U.S. Stocks End Mixed On Tax Proposals And Shaky Forecasts


U.S. stocks finished mixed on Thursday as investors pored over House Republican’s tax proposals and President Donald Trump picked Fed Governor Jerome “Jay” Powell to lead the Federal Reserve. Weak results from consumer and health care companies pulled those parts of the market lower.

The House tax plan would cut the top corporate tax rate to 20 percent from 35 percent. That helped smaller, more U.S.-focused companies, because they generally pay higher tax rates than larger firms that do a lot of business in other countries. Home improvement retailers and homebuilders slumped because the bill would reduce the amount of interest Americans can deduct on new mortgages. That could hurt home sales, particularly in high-cost areas.

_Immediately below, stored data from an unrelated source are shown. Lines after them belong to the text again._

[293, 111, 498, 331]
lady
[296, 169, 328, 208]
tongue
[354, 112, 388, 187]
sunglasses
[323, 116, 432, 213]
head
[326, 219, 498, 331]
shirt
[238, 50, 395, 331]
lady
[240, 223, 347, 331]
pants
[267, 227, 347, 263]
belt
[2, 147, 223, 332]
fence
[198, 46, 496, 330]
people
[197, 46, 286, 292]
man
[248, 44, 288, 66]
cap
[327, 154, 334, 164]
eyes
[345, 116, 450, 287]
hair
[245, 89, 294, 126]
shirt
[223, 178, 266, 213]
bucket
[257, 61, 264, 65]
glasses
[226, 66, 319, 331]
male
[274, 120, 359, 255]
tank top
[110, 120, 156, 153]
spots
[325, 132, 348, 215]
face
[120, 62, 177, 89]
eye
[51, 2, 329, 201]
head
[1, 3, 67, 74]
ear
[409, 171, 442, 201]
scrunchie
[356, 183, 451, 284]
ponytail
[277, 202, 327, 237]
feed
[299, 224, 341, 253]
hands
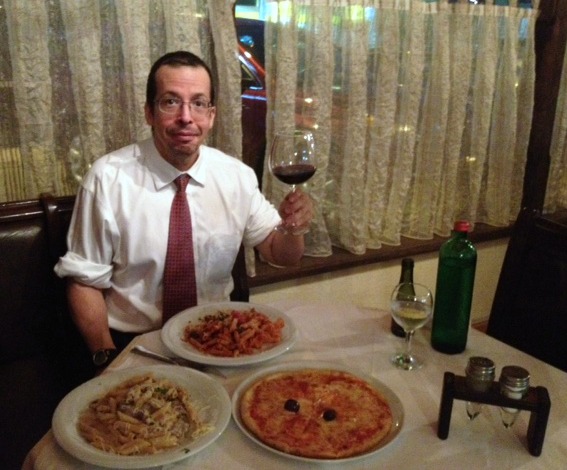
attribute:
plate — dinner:
[157, 293, 300, 369]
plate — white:
[64, 333, 218, 436]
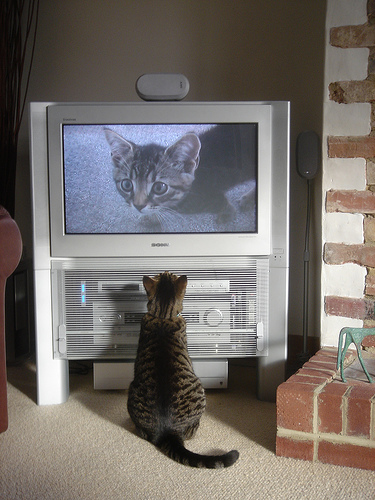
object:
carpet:
[256, 463, 361, 498]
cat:
[127, 271, 240, 470]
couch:
[65, 266, 320, 457]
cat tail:
[154, 431, 239, 470]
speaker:
[137, 73, 189, 100]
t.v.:
[47, 103, 273, 256]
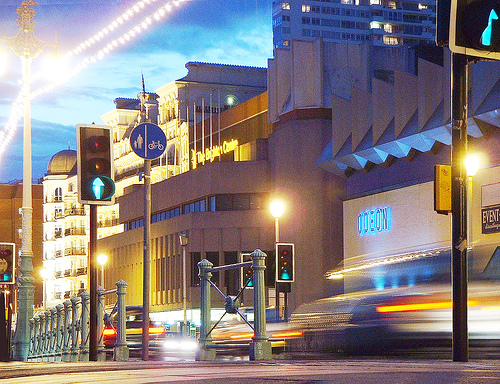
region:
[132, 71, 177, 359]
blue circular sign on metal pole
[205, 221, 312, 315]
traffic lights with green lights on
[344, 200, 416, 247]
blue neon sign lit up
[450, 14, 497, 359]
green light on pedestrian pole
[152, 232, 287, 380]
white barricade newar street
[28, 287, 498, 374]
many vehicles moving on street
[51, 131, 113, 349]
white building with dome top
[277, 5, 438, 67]
several rooms lit up on white building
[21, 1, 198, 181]
double string of lights up high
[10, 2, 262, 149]
dark blue sky with clouds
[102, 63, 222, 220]
a sign with a bike on it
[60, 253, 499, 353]
traffic in a blur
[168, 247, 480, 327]
this is a time lapse photo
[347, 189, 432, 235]
the word is odeon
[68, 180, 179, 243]
a green light is on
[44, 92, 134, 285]
red, yellow, green lights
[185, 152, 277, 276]
the building is brutalist style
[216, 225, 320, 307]
two traffic lights are green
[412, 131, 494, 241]
a walk button on a pole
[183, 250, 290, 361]
the fence is decorative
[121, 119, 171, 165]
The sign is blue.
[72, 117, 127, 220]
The light is green.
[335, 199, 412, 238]
The sign is teal.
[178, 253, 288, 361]
The poles are green.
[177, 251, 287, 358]
The poles are metal.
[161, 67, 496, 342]
The buildings are tall.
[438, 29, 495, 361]
The pole is metal.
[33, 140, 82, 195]
The roof is rounded.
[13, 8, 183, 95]
The lights are in the sky.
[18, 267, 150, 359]
The poles are manied.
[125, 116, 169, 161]
a blue sign on a pole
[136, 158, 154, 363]
a gray metal pole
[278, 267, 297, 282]
a green traffic light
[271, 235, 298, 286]
a bank of traffic lights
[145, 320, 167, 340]
a red tail light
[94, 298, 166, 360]
a black car on the road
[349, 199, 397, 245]
a blue sign on the building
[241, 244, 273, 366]
a short gray post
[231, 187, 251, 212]
the window on the building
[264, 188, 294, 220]
a yellow street ligh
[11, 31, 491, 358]
A city street scene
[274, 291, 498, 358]
The traffic is moving swiftly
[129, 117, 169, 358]
This is a street sign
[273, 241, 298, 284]
The traffic light is green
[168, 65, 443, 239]
Buildings are along the street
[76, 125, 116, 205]
The traffic signal shows a green arrow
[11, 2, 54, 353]
A lamp post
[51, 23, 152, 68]
strings of white lights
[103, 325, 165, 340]
A car's tail lights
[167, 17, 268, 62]
The sky is cloudy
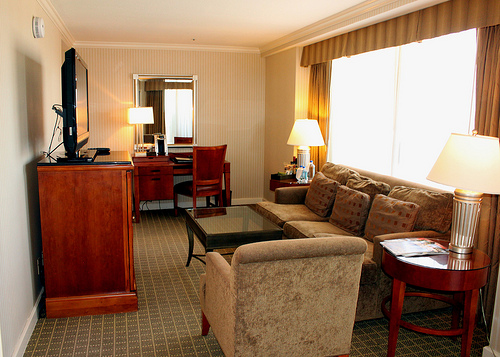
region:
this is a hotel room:
[37, 23, 487, 353]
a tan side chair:
[188, 220, 392, 352]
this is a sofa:
[258, 123, 468, 320]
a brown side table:
[366, 218, 497, 355]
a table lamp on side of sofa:
[416, 105, 498, 272]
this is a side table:
[373, 220, 475, 352]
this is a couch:
[262, 151, 474, 333]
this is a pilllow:
[305, 163, 337, 220]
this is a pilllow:
[325, 180, 371, 245]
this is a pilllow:
[377, 165, 457, 240]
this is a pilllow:
[360, 185, 445, 244]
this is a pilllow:
[345, 168, 390, 210]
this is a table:
[185, 194, 268, 268]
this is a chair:
[177, 140, 237, 210]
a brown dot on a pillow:
[397, 220, 409, 230]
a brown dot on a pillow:
[390, 220, 399, 231]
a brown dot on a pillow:
[377, 216, 382, 225]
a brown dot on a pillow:
[408, 200, 417, 212]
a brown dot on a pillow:
[355, 201, 364, 211]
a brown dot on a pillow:
[346, 215, 356, 225]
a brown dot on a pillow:
[318, 198, 325, 205]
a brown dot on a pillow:
[347, 197, 362, 217]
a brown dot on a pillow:
[314, 193, 326, 208]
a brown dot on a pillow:
[353, 220, 363, 230]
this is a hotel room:
[22, 13, 497, 342]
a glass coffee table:
[163, 174, 290, 294]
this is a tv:
[26, 20, 116, 182]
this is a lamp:
[395, 93, 499, 270]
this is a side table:
[346, 220, 493, 353]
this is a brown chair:
[174, 209, 379, 354]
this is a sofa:
[220, 105, 462, 317]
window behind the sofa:
[303, 29, 476, 189]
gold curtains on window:
[266, 0, 498, 235]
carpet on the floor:
[53, 297, 207, 353]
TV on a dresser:
[61, 38, 96, 160]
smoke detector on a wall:
[31, 18, 51, 40]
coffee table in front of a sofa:
[184, 189, 290, 253]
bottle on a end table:
[290, 160, 312, 182]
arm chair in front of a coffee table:
[188, 228, 363, 353]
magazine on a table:
[385, 229, 442, 266]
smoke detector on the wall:
[28, 14, 51, 41]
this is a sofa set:
[258, 153, 468, 316]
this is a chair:
[173, 125, 234, 200]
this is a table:
[370, 230, 497, 345]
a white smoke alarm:
[25, 7, 49, 42]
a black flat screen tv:
[45, 43, 117, 170]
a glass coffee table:
[176, 199, 306, 296]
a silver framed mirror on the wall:
[119, 63, 206, 158]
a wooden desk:
[127, 138, 244, 220]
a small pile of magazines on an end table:
[367, 233, 486, 350]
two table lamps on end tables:
[270, 104, 498, 271]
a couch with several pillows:
[249, 143, 459, 325]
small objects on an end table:
[272, 150, 326, 190]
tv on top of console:
[30, 17, 155, 335]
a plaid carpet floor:
[35, 179, 461, 355]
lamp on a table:
[408, 125, 498, 255]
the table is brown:
[372, 233, 497, 349]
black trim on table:
[178, 209, 280, 263]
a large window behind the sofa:
[276, 7, 498, 197]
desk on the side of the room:
[106, 141, 234, 211]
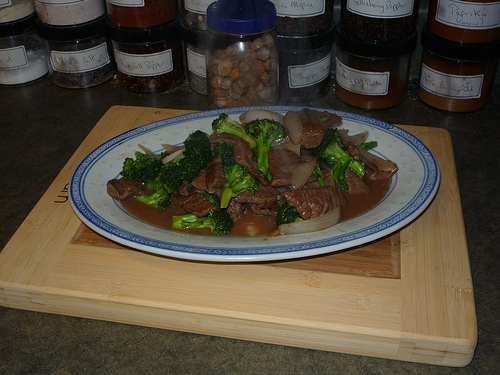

Mona Mahajan, U.S. investment strategist for Allianz Global Investors, noted that the bill would immediately lower the corporate tax rate instead of reducing it over time, an idea some Republicans had proposed earlier.

The choice of Powell also didn’t surprise Wall Street, as he had been seen as the most likely pick for a week or so. If he’s approved by the Senate, Powell would replace current Chair Janet Yellen when her term ends in February. Investors expect him to keep raising rates at the gradual pace the Fed has maintained over the last few years while continuing to let its bond portfolio shrink.

The Standard & Poor’s 500 index rose 0.49 points to 2,579.85. The Dow Jones industrial average added 81.25 points, or 0.3 percent, to a record 23,516.26. The Nasdaq composite sank 1.59 points to 6,714.94. The Russell 2000 index of smaller-company stocks picked up 3.77 points, or 0.3 percent, to 1,496.55. Slightly more stocks on the New York Stock Exchange fell than rose.

Luxury homebuilder Toll Brothers sank $2.84, or 6.1 percent, to $43.79. Retailer Home Depot fell $2.67, or 1.6 percent, to $162.71.

Several notable companies plunged after they cut their annual forecasts. Sharpie and Rubbermaid maker Newell Brands tumbled $10.99, or 26.6 percent, to a three-year low of $30.01. Underwear and Hanesbrands lost $1.93, or 8.8 percent, to $20.08.

In electronic trading, Apple climbed 3.1 percent after its fiscal fourth-quarter results and its forecasts were better than expected.

Bond prices rose. The yield on the 10-year Treasury note declined to 2.35 percent from 2.37 percent. The yield on the 2-year note fell to 1.60 percent from 1.62 percent.

U.S. crude oil rose 24 cents to $54.54 a barrel in New York. Brent crude, the standard for international oil prices, picked up 13 cents to $60.62 a barrel in London.

Wholesale gasoline added 3 cents to $1.77 a gallon. Heating oil fell 1 cent to $1.85 a gallon. Natural gas rose 4 cents to $2.94 per 1,000 cubic feet.

Gold rose 80 cents to $1,278.10 an ounce. Silver dipped 4 cents to $17.14 an ounce. Copper remained at $3.14 a pound.

The dollar slipped to 114 yen from 114.22 yen. The euro rose to $1.1659 from $1.1620.

The Bank of England raised interest rates for the first time in a decade. The pound fell as investors felt rates won’t go up again soon, and the British FTSE 100 index rose 0.9 percent. Germany’s DAX fell 0.3 percent and the CAC 40 in France declined 0.1 percent. Tokyo’s Nikkei 225 gained 0.5 percent and the South Korean Kospi fell 0.4 percent while Hong Kong’s Hang Seng index shed 0.3 percent.